Page 9: End to end offender management

One final (Big Society) gripe: impact on voluntary sector

•Thus far the effect of market reforms have been detrimental to charities, in particular small organisations •Pressure on commissioners to scale up services. Volume allows savings. Small charities can’t compete •Gap between the political rhetoric and reality: small, local, diverse charity culture being replaced by large, regional/national, isomorphic culture

Page 10: End to end offender management

Will payment by results change things?

•Very difficult to see how PBR would work in prisons given churn of prisoners in the system and difficulty in relating interventions in prison to reoffending (and continuing IT difficulties)•Easier to see it work purely in community sentences but this isn’t ‘end-to-end offender management’ as such•The Howard League has concerns around potential for cherry-picking and how results will ultimately be measured

Page 11: End to end offender management

Other problems

• PBR doesn’t challenge the problems with the term ‘offender management’ (although proposals for a local authority-based PBR pilot may start to inform debate on place)

• PBR also unlikely to help small charities as the need for statistically measurable offending outcomes will also drive towards commissioning on scale

Page 12: End to end offender management

Are the solutions elsewhere?

• In reality, while ‘end-to-end offender management’ is a reasonable aspiration, it is stuck within the criminal justice tramlines

• Lasting solutions to crime lie outside of the criminal justice system: ie.

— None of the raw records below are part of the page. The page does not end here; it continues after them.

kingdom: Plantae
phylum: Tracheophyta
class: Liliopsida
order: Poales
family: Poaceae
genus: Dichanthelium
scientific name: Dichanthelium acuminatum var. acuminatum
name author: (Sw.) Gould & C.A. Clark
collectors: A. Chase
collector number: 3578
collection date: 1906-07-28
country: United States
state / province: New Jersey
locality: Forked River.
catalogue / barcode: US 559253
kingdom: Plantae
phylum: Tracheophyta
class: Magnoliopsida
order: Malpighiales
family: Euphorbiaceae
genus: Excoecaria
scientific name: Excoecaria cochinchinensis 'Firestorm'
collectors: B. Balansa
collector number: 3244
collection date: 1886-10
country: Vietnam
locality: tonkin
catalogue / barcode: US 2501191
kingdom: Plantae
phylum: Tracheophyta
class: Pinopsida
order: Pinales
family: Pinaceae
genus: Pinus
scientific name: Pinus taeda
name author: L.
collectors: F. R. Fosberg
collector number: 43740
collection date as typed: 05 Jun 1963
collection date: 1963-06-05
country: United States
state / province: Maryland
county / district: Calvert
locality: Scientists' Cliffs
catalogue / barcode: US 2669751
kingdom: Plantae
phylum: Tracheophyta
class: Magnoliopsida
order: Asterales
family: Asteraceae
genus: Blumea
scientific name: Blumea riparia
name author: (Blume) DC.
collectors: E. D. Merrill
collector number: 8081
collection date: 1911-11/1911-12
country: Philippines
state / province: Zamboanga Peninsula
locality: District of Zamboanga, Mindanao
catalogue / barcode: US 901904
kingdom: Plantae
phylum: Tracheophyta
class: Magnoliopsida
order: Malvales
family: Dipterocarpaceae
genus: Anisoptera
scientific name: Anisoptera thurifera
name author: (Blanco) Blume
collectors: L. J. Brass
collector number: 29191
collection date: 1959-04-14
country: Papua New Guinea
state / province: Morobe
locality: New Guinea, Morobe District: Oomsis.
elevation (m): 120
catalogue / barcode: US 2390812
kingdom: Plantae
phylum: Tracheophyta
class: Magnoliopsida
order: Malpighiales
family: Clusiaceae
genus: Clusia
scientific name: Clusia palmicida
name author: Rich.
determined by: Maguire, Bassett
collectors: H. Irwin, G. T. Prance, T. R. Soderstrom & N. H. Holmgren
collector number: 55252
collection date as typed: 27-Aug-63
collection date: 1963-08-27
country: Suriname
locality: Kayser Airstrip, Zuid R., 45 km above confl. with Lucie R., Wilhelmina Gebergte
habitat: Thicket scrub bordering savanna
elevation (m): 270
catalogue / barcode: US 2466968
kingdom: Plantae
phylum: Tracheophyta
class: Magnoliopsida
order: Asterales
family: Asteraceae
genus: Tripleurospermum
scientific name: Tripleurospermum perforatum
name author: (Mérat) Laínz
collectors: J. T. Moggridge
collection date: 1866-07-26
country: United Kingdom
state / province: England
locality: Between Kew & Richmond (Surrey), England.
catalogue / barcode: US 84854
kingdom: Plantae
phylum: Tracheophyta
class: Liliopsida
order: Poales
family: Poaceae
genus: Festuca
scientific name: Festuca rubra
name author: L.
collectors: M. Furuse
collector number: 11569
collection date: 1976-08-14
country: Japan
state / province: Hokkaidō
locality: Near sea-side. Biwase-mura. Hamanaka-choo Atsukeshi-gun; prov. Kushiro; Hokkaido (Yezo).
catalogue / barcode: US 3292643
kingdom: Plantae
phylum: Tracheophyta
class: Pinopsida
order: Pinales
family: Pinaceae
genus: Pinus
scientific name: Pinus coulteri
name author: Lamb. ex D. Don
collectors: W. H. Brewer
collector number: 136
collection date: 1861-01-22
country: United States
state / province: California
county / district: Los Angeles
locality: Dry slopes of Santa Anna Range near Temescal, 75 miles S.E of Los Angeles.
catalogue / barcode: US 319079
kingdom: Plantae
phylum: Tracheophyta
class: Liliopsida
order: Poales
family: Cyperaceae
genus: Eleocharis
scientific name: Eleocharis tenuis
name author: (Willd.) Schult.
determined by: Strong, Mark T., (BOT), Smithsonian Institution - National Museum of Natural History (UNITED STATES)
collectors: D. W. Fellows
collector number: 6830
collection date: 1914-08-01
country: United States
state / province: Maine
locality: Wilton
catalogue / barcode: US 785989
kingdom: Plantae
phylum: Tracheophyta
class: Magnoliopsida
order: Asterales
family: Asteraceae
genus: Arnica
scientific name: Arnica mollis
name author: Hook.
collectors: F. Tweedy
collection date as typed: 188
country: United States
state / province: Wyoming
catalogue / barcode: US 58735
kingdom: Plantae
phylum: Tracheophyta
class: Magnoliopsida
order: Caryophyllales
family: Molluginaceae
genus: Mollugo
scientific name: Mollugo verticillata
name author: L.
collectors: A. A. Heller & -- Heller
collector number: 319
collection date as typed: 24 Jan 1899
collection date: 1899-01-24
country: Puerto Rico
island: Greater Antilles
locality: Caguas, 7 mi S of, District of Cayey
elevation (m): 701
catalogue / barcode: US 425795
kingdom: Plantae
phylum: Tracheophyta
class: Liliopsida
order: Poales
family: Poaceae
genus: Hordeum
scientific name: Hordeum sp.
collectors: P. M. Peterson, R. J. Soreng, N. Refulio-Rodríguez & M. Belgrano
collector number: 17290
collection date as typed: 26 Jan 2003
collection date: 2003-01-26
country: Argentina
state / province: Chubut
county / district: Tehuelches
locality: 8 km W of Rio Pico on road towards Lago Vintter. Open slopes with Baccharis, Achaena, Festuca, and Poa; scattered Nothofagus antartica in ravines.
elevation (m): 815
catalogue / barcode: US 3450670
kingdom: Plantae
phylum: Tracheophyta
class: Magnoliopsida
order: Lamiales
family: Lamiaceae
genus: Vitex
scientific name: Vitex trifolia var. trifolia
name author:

Justice reinvestment, the Big Society?

• There needs to be broader debate on limits of the penal system, which Green Paper certainly touches on

Page 13: End to end offender management

What about sentences and sentencers?

• Legislation has played its part: between 1925 and 1985 governments passed 6 criminal justice acts. The last government enacted 23.

• Meaningful reductions in the prison population will only come from bold sentencing reform

• Sentencers could also be more informed of sentencing options and made more accountable for their decisions

Page 14: End to end offender management

Prison numbers can be driven down

• Between 1908 and 1939, England and Wales reduced its prison population by 50%. This effort was initially led by Winston Churchill.

• The example of Canada in the 1990s. Public spending cuts saw the prison population reduced by 11%. During that decade, crime also fell to its lowest rate for 25 years, including drops ranging from 23% for assault and robbery to 43% for homicide.